Here’s the deal. Tuition and fees at public and private colleges and universities rose at about three times the rate of inflation between 2007 and 2018.
And when you look at current costs compared to those incurred by students in 1988, you’ll see that, taking into account inflation, these costs are about three times as high as they were 30 years ago.
Even in the face of these mounting costs, students and families still see college as a good investment. They sign on the dotted line for loans that will likely end up burdening them for years and years to come because they believe higher education will change their lives for the better.
Unfortunately, these students chasing their career dreams are often punished for seeking financial help. Seth Frotman, former student loan ombudsman at the federal Consumer Financial Protection Bureau and current executive director of the Student Borrower Protection Center, explained it this way:
“In this country, we essentially treat student loan borrowers the same way we treat tax cheats (…) We will seize your wages. We will seize your tax refunds. We’ll even seize your Social Security benefits. We don’t allow them to have a second chance in bankruptcy all because you have a student loan. That is wrong.”

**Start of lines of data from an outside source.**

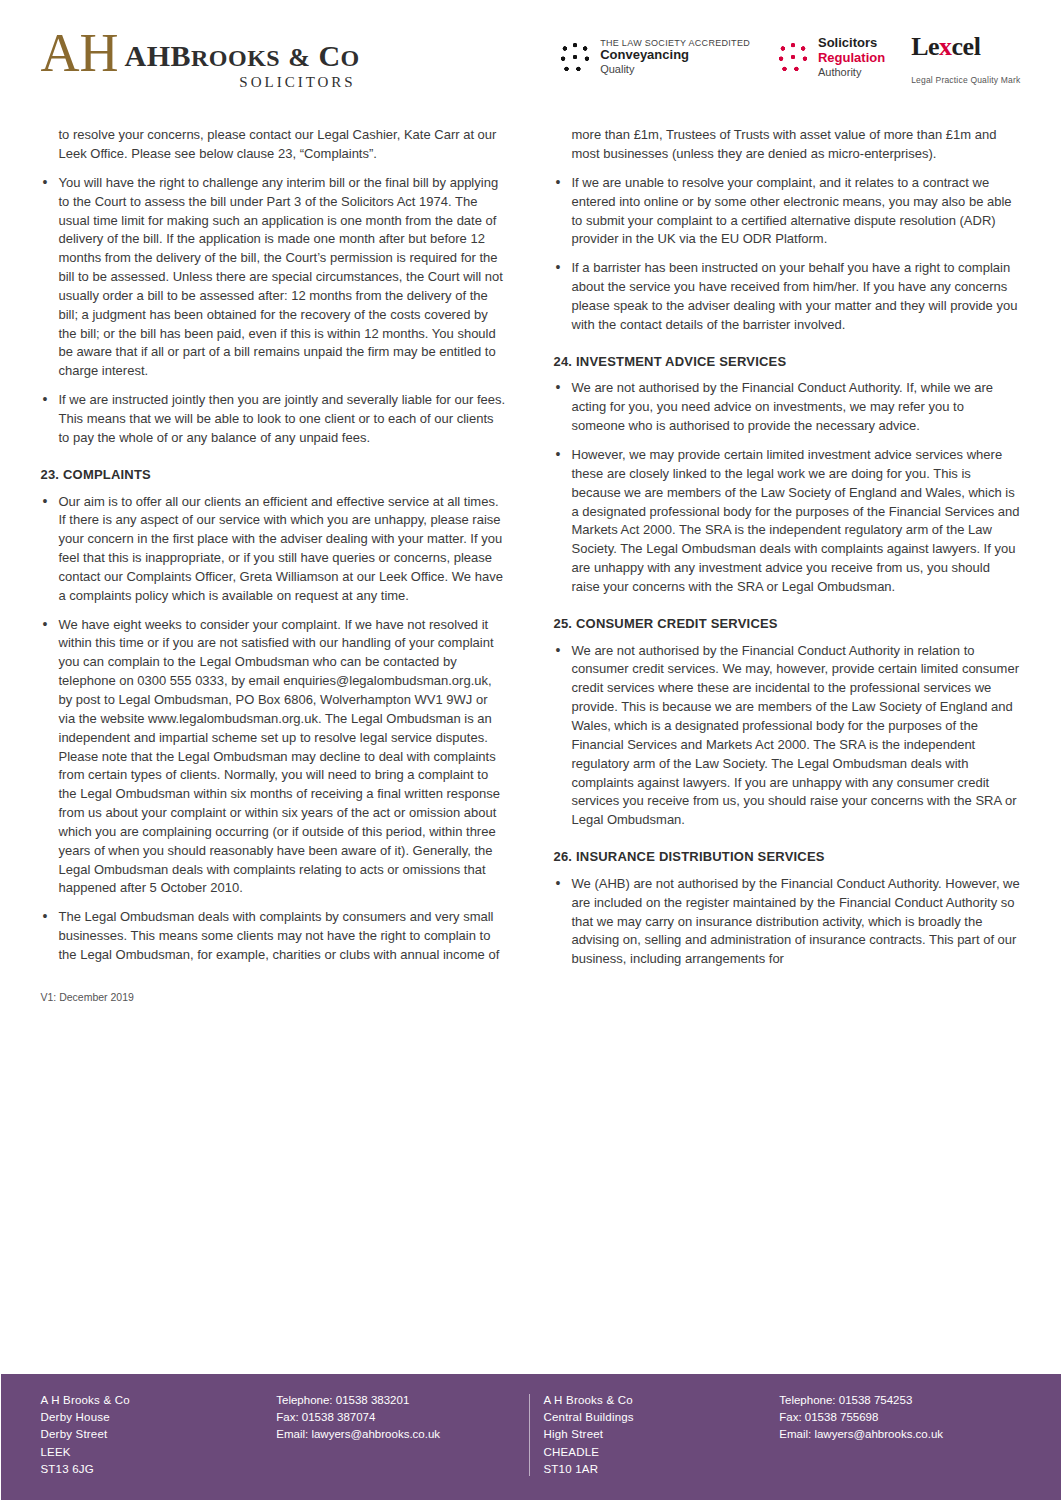AH AHBROOKS & CO
SOLICITORS
THE LAW SOCIETY ACCREDITED Conveyancing Quality
Solicitors Regulation Authority
Lexcel Legal Practice Quality Mark
to resolve your concerns, please contact our Legal Cashier, Kate Carr at our Leek Office. Please see below clause 23, “Complaints”.
You will have the right to challenge any interim bill or the final bill by applying to the Court to assess the bill under Part 3 of the Solicitors Act 1974. The usual time limit for making such an application is one month from the date of delivery of the bill. If the application is made one month after but before 12 months from the delivery of the bill, the Court’s permission is required for the bill to be assessed. Unless there are special circumstances, the Court will not usually order a bill to be assessed after: 12 months from the delivery of the bill; a judgment has been obtained for the recovery of the costs covered by the bill; or the bill has been paid, even if this is within 12 months. You should be aware that if all or part of a bill remains unpaid the firm may be entitled to charge interest.
If we are instructed jointly then you are jointly and severally liable for our fees. This means that we will be able to look to one client or to each of our clients to pay the whole of or any balance of any unpaid fees.
23. COMPLAINTS
Our aim is to offer all our clients an efficient and effective service at all times. If there is any aspect of our service with which you are unhappy, please raise your concern in the first place with the adviser dealing with your matter. If you feel that this is inappropriate, or if you still have queries or concerns, please contact our Complaints Officer, Greta Williamson at our Leek Office. We have a complaints policy which is available on request at any time.
We have eight weeks to consider your complaint. If we have not resolved it within this time or if you are not satisfied with our handling of your complaint you can complain to the Legal Ombudsman who can be contacted by telephone on 0300 555 0333, by email enquiries@legalombudsman.org.uk, by post to Legal Ombudsman, PO Box 6806, Wolverhampton WV1 9WJ or via the website www.legalombudsman.org.uk. The Legal Ombudsman is an independent and impartial scheme set up to resolve legal service disputes. Please note that the Legal Ombudsman may decline to deal with complaints from certain types of clients. Normally, you will need to bring a complaint to the Legal Ombudsman within six months of receiving a final written response from us about your complaint or within six years of the act or omission about which you are complaining occurring (or if outside of this period, within three years of when you should reasonably have been aware of it). Generally, the Legal Ombudsman deals with complaints relating to acts or omissions that happened after 5 October 2010.
The Legal Ombudsman deals with complaints by consumers and very small businesses. This means some clients may not have the right to complain to the Legal Ombudsman, for example, charities or clubs with annual income of more than £1m, Trustees of Trusts with asset value of more than £1m and most businesses (unless they are denied as micro-enterprises).
If we are unable to resolve your complaint, and it relates to a contract we entered into online or by some other electronic means, you may also be able to submit your complaint to a certified alternative dispute resolution (ADR) provider in the UK via the EU ODR Platform.
If a barrister has been instructed on your behalf you have a right to complain about the service you have received from him/her. If you have any concerns please speak to the adviser dealing with your matter and they will provide you with the contact details of the barrister involved.
24. INVESTMENT ADVICE SERVICES
We are not authorised by the Financial Conduct Authority. If, while we are acting for you, you need advice on investments, we may refer you to someone who is authorised to provide the necessary advice.
However, we may provide certain limited investment advice services where these are closely linked to the legal work we are doing for you. This is because we are members of the Law Society of England and Wales, which is a designated professional body for the purposes of the Financial Services and Markets Act 2000. The SRA is the independent regulatory arm of the Law Society. The Legal Ombudsman deals with complaints against lawyers. If you are unhappy with any investment advice you receive from us, you should raise your concerns with the SRA or Legal Ombudsman.
25. CONSUMER CREDIT SERVICES
We are not authorised by the Financial Conduct Authority in relation to consumer credit services. We may, however, provide certain limited consumer credit services where these are incidental to the professional services we provide. This is because we are members of the Law Society of England and Wales, which is a designated professional body for the purposes of the Financial Services and Markets Act 2000. The SRA is the independent regulatory arm of the Law Society. The Legal Ombudsman deals with complaints against lawyers. If you are unhappy with any consumer credit services you receive from us, you should raise your concerns with the SRA or Legal Ombudsman.
26. INSURANCE DISTRIBUTION SERVICES
We (AHB) are not authorised by the Financial Conduct Authority. However, we are included on the register maintained by the Financial Conduct Authority so that we may carry on insurance distribution activity, which is broadly the advising on, selling and administration of insurance contracts. This part of our business, including arrangements for
V1: December 2019
A H Brooks & Co
Derby House
Derby Street
LEEK
ST13 6JG
Telephone: 01538 383201
Fax: 01538 387074
Email: lawyers@ahbrooks.co.uk
A H Brooks & Co
Central Buildings
High Street
CHEADLE
ST10 1AR
Telephone: 01538 754253
Fax: 01538 755698
Email: lawyers@ahbrooks.co.uk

Something’s got to change.
Some current solutions are proving to be less effective than desired. Take the Temporary Expanded Public Service Loan Forgiveness Program (TEPSLF). This program was funded by Congress in 2018 to help public servants (like teachers and police officers) access loan forgiveness resources and was afforded a budget of $700 million dollars across two years.
However, of the nearly 40,000 applicants, as of April of 2019 only 262 people have actually received debt relief. That’s a whopping 0.006% success rate. Many blame a complicated application process and confusing requirements. Clearly, this solution is not working.

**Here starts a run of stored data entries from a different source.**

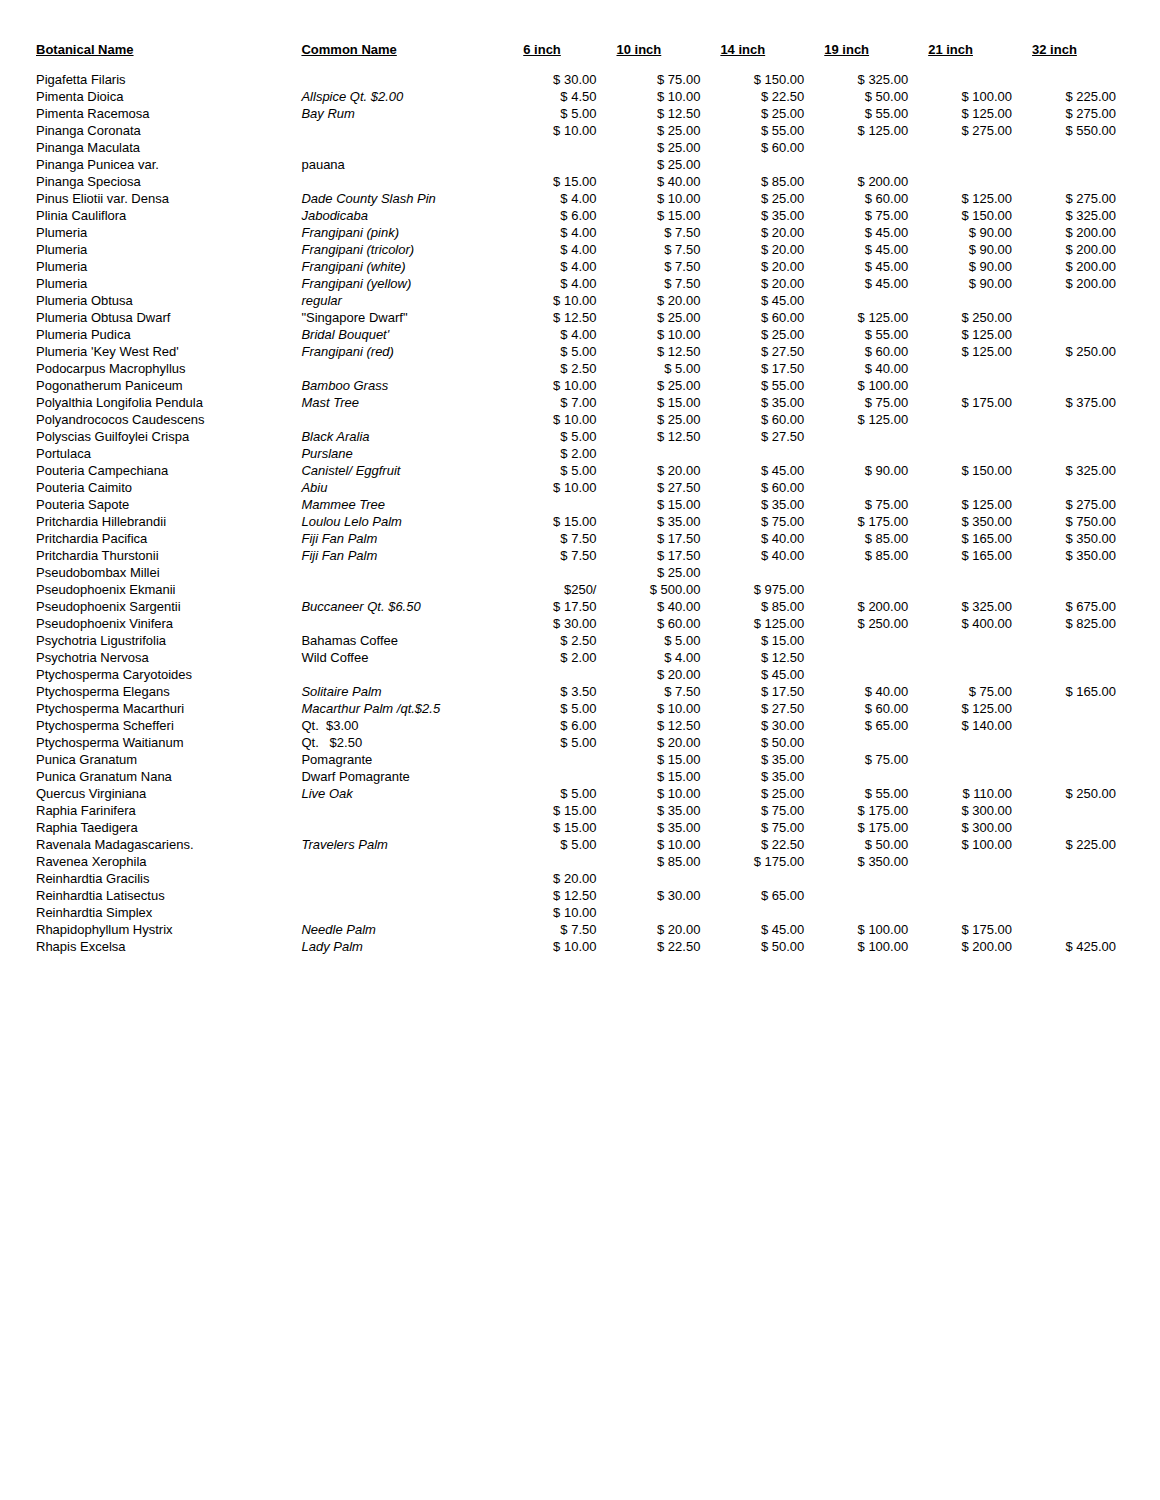| Botanical Name | Common Name | 6 inch | 10 inch | 14 inch | 19 inch | 21 inch | 32 inch |
| --- | --- | --- | --- | --- | --- | --- | --- |
| Pigafetta Filaris | | $ 30.00 | $ 75.00 | $ 150.00 | $ 325.00 | | |
| Pimenta Dioica | Allspice Qt. $2.00 | $ 4.50 | $ 10.00 | $ 22.50 | $ 50.00 | $ 100.00 | $ 225.00 |
| Pimenta Racemosa | Bay Rum | $ 5.00 | $ 12.50 | $ 25.00 | $ 55.00 | $ 125.00 | $ 275.00 |
| Pinanga Coronata | | $ 10.00 | $ 25.00 | $ 55.00 | $ 125.00 | $ 275.00 | $ 550.00 |
| Pinanga Maculata | | | $ 25.00 | $ 60.00 | | | |
| Pinanga Punicea var. | pauana | | $ 25.00 | | | | |
| Pinanga Speciosa | | $ 15.00 | $ 40.00 | $ 85.00 | $ 200.00 | | |
| Pinus Eliotii var. Densa | Dade County Slash Pin | $ 4.00 | $ 10.00 | $ 25.00 | $ 60.00 | $ 125.00 | $ 275.00 |
| Plinia Cauliflora | Jabodicaba | $ 6.00 | $ 15.00 | $ 35.00 | $ 75.00 | $ 150.00 | $ 325.00 |
| Plumeria | Frangipani (pink) | $ 4.00 | $ 7.50 | $ 20.00 | $ 45.00 | $ 90.00 | $ 200.00 |
| Plumeria | Frangipani (tricolor) | $ 4.00 | $ 7.50 | $ 20.00 | $ 45.00 | $ 90.00 | $ 200.00 |
| Plumeria | Frangipani (white) | $ 4.00 | $ 7.50 | $ 20.00 | $ 45.00 | $ 90.00 | $ 200.00 |
| Plumeria | Frangipani (yellow) | $ 4.00 | $ 7.50 | $ 20.00 | $ 45.00 | $ 90.00 | $ 200.00 |
| Plumeria Obtusa | regular | $ 10.00 | $ 20.00 | $ 45.00 | | | |
| Plumeria Obtusa Dwarf | "Singapore Dwarf" | $ 12.50 | $ 25.00 | $ 60.00 | $ 125.00 | $ 250.00 | |
| Plumeria Pudica | Bridal Bouquet' | $ 4.00 | $ 10.00 | $ 25.00 | $ 55.00 | $ 125.00 | |
| Plumeria 'Key West Red' | Frangipani (red) | $ 5.00 | $ 12.50 | $ 27.50 | $ 60.00 | $ 125.00 | $ 250.00 |
| Podocarpus Macrophyllus | | $ 2.50 | $ 5.00 | $ 17.50 | $ 40.00 | | |
| Pogonatherum Paniceum | Bamboo Grass | $ 10.00 | $ 25.00 | $ 55.00 | $ 100.00 | | |
| Polyalthia Longifolia Pendula | Mast Tree | $ 7.00 | $ 15.00 | $ 35.00 | $ 75.00 | $ 175.00 | $ 375.00 |
| Polyandrococos Caudescens | | $ 10.00 | $ 25.00 | $ 60.00 | $ 125.00 | | |
| Polyscias Guilfoylei Crispa | Black Aralia | $ 5.00 | $ 12.50 | $ 27.50 | | | |
| Portulaca | Purslane | $ 2.00 | | | | | |
| Pouteria Campechiana | Canistel/ Eggfruit | $ 5.00 | $ 20.00 | $ 45.00 | $ 90.00 | $ 150.00 | $ 325.00 |
| Pouteria Caimito | Abiu | $ 10.00 | $ 27.50 | $ 60.00 | | | |
| Pouteria Sapote | Mammee Tree | | $ 15.00 | $ 35.00 | $ 75.00 | $ 125.00 | $ 275.00 |
| Pritchardia Hillebrandii | Loulou Lelo Palm | $ 15.00 | $ 35.00 | $ 75.00 | $ 175.00 | $ 350.00 | $ 750.00 |
| Pritchardia Pacifica | Fiji Fan Palm | $ 7.50 | $ 17.50 | $ 40.00 | $ 85.00 | $ 165.00 | $ 350.00 |
| Pritchardia Thurstonii | Fiji Fan Palm | $ 7.50 | $ 17.50 | $ 40.00 | $ 85.00 | $ 165.00 | $ 350.00 |
| Pseudobombax Millei | | | $ 25.00 | | | | |
| Pseudophoenix Ekmanii | | $250/ | $ 500.00 | $ 975.00 | | | |
| Pseudophoenix Sargentii | Buccaneer Qt. $6.50 | $ 17.50 | $ 40.00 | $ 85.00 | $ 200.00 | $ 325.00 | $ 675.00 |
| Pseudophoenix Vinifera | | $ 30.00 | $ 60.00 | $ 125.00 | $ 250.00 | $ 400.00 | $ 825.00 |
| Psychotria Ligustrifolia | Bahamas Coffee | $ 2.50 | $ 5.00 | $ 15.00 | | | |
| Psychotria Nervosa | Wild Coffee | $ 2.00 | $ 4.00 | $ 12.50 | | | |
| Ptychosperma Caryotoides | | | $ 20.00 | $ 45.00 | | | |
| Ptychosperma Elegans | Solitaire Palm | $ 3.50 | $ 7.50 | $ 17.50 | $ 40.00 | $ 75.00 | $ 165.00 |
| Ptychosperma Macarthuri | Macarthur Palm /qt.$2.5 | $ 5.00 | $ 10.00 | $ 27.50 | $ 60.00 | $ 125.00 | |
| Ptychosperma Schefferi | Qt. $3.00 | $ 6.00 | $ 12.50 | $ 30.00 | $ 65.00 | $ 140.00 | |
| Ptychosperma Waitianum | Qt. $2.50 | $ 5.00 | $ 20.00 | $ 50.00 | | | |
| Punica Granatum | Pomagrante | | $ 15.00 | $ 35.00 | $ 75.00 | | |
| Punica Granatum Nana | Dwarf Pomagrante | | $ 15.00 | $ 35.00 | | | |
| Quercus Virginiana | Live Oak | $ 5.00 | $ 10.00 | $ 25.00 | $ 55.00 | $ 110.00 | $ 250.00 |
| Raphia Farinifera | | $ 15.00 | $ 35.00 | $ 75.00 | $ 175.00 | $ 300.00 | |
| Raphia Taedigera | | $ 15.00 | $ 35.00 | $ 75.00 | $ 175.00 | $ 300.00 | |
| Ravenala Madagascariens. | Travelers Palm | $ 5.00 | $ 10.00 | $ 22.50 | $ 50.00 | $ 100.00 | $ 225.00 |
| Ravenea Xerophila | | | $ 85.00 | $ 175.00 | $ 350.00 | | |
| Reinhardtia Gracilis | | $ 20.00 | | | | | |
| Reinhardtia Latisectus | | $ 12.50 | $ 30.00 | $ 65.00 | | | |
| Reinhardtia Simplex | | $ 10.00 | | | | | |
| Rhapidophyllum Hystrix | Needle Palm | $ 7.50 | $ 20.00 | $ 45.00 | $ 100.00 | $ 175.00 | |
| Rhapis Excelsa | Lady Palm | $ 10.00 | $ 22.50 | $ 50.00 | $ 100.00 | $ 200.00 | $ 425.00 |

A report issued June 14, 2019 by the U.S. Department of the Treasury included recommendations for improving the current student loan situation. The authors of the report call on colleges and universities to be more transparent about tuition, fees, and cost of living in acceptance letters. They also recommend financial literacy courses for students. While changes like this might help, what about people who are already weighed down by student loans? How can we address existing issues?

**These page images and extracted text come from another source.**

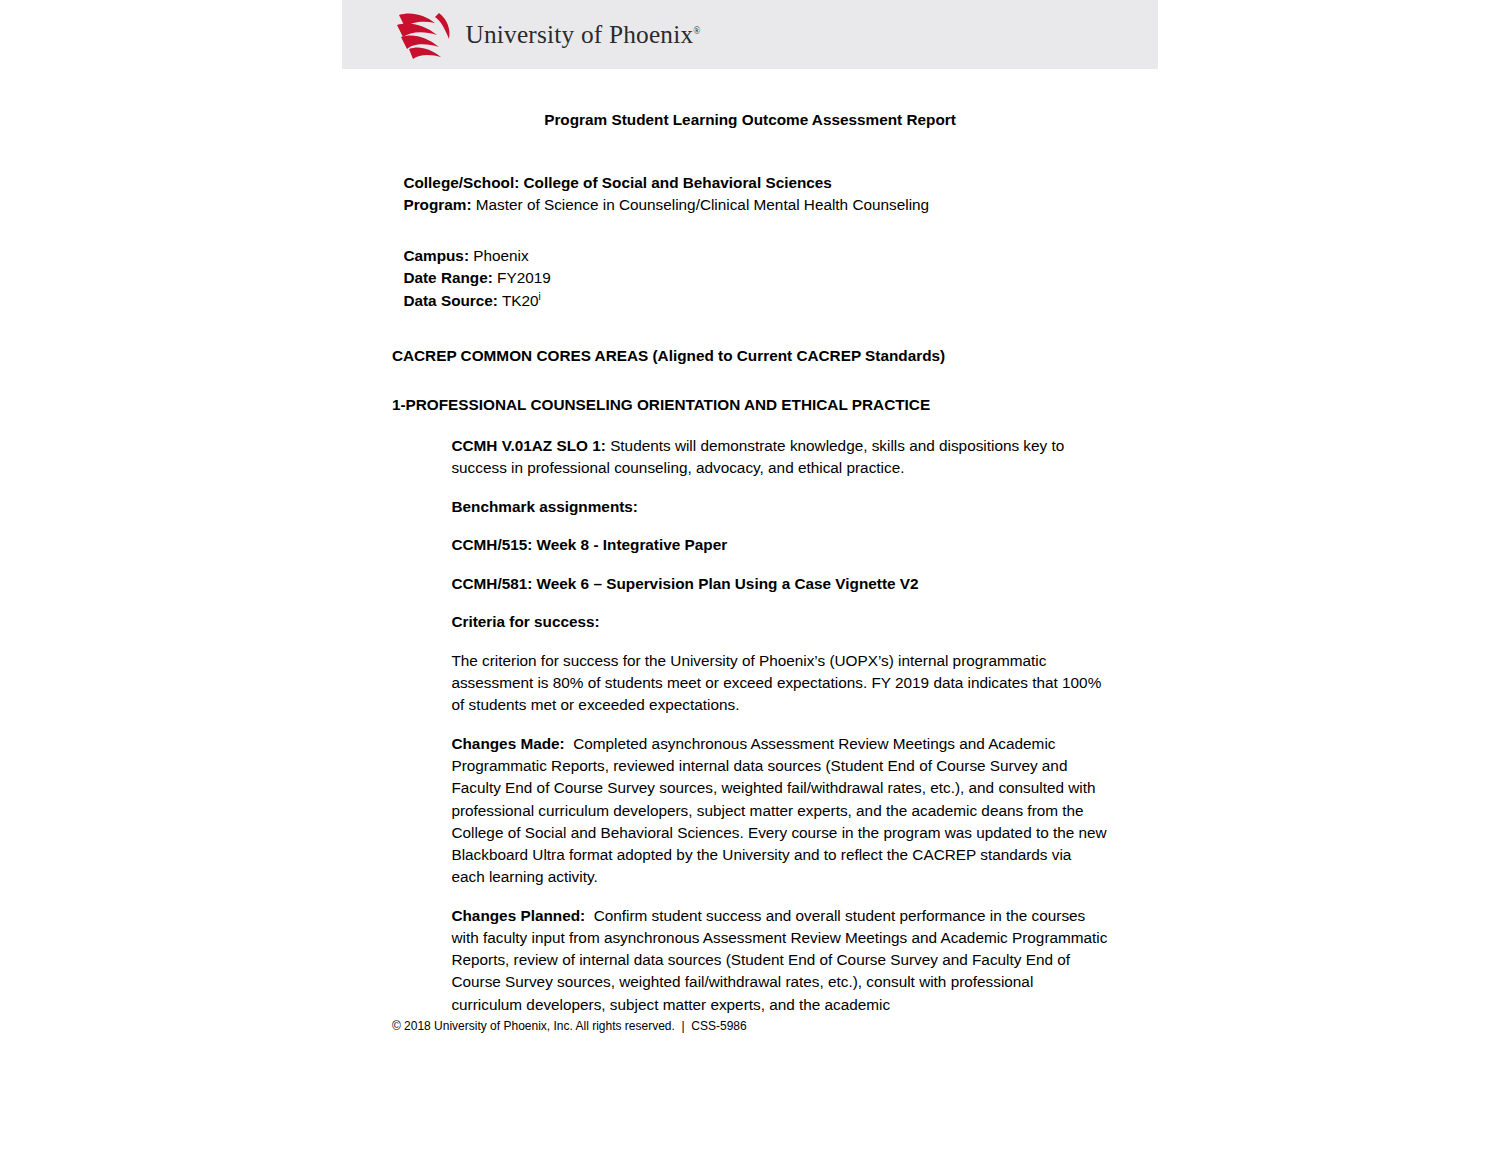University of Phoenix®
Program Student Learning Outcome Assessment Report
College/School: College of Social and Behavioral Sciences
Program: Master of Science in Counseling/Clinical Mental Health Counseling
Campus: Phoenix
Date Range: FY2019
Data Source: TK20i
CACREP COMMON CORES AREAS (Aligned to Current CACREP Standards)
1-PROFESSIONAL COUNSELING ORIENTATION AND ETHICAL PRACTICE
CCMH V.01AZ SLO 1: Students will demonstrate knowledge, skills and dispositions key to success in professional counseling, advocacy, and ethical practice.
Benchmark assignments:
CCMH/515: Week 8 - Integrative Paper
CCMH/581: Week 6 – Supervision Plan Using a Case Vignette V2
Criteria for success:
The criterion for success for the University of Phoenix’s (UOPX’s) internal programmatic assessment is 80% of students meet or exceed expectations. FY 2019 data indicates that 100% of students met or exceeded expectations.
Changes Made: Completed asynchronous Assessment Review Meetings and Academic Programmatic Reports, reviewed internal data sources (Student End of Course Survey and Faculty End of Course Survey sources, weighted fail/withdrawal rates, etc.), and consulted with professional curriculum developers, subject matter experts, and the academic deans from the College of Social and Behavioral Sciences. Every course in the program was updated to the new Blackboard Ultra format adopted by the University and to reflect the CACREP standards via each learning activity.
Changes Planned: Confirm student success and overall student performance in the courses with faculty input from asynchronous Assessment Review Meetings and Academic Programmatic Reports, review of internal data sources (Student End of Course Survey and Faculty End of Course Survey sources, weighted fail/withdrawal rates, etc.), consult with professional curriculum developers, subject matter experts, and the academic
© 2018 University of Phoenix, Inc. All rights reserved. | CSS-5986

Employer benefits and fintech integrations: Promising options
More and more employers are adding a new option to their suite of benefits: employer-assisted student loan repayment. Think of it like retirement savings. Employees pay their monthly loan bills, employers kick in a matching percentage. The debt gets paid off faster so employees can move on with their lives and shed the weight of endless bills. Companies like Vault give HR departments the platform they need to connect employee loan accounts with employer payments. No roadblocks.
Finicity is proud to power some of these solutions with our data access and insights products. This problem isn’t going to go away on its own and complicated debt forgiveness programs aren’t helping. This 21st century crisis needs 21st century solutions. Simple. Hassle-free. Effective.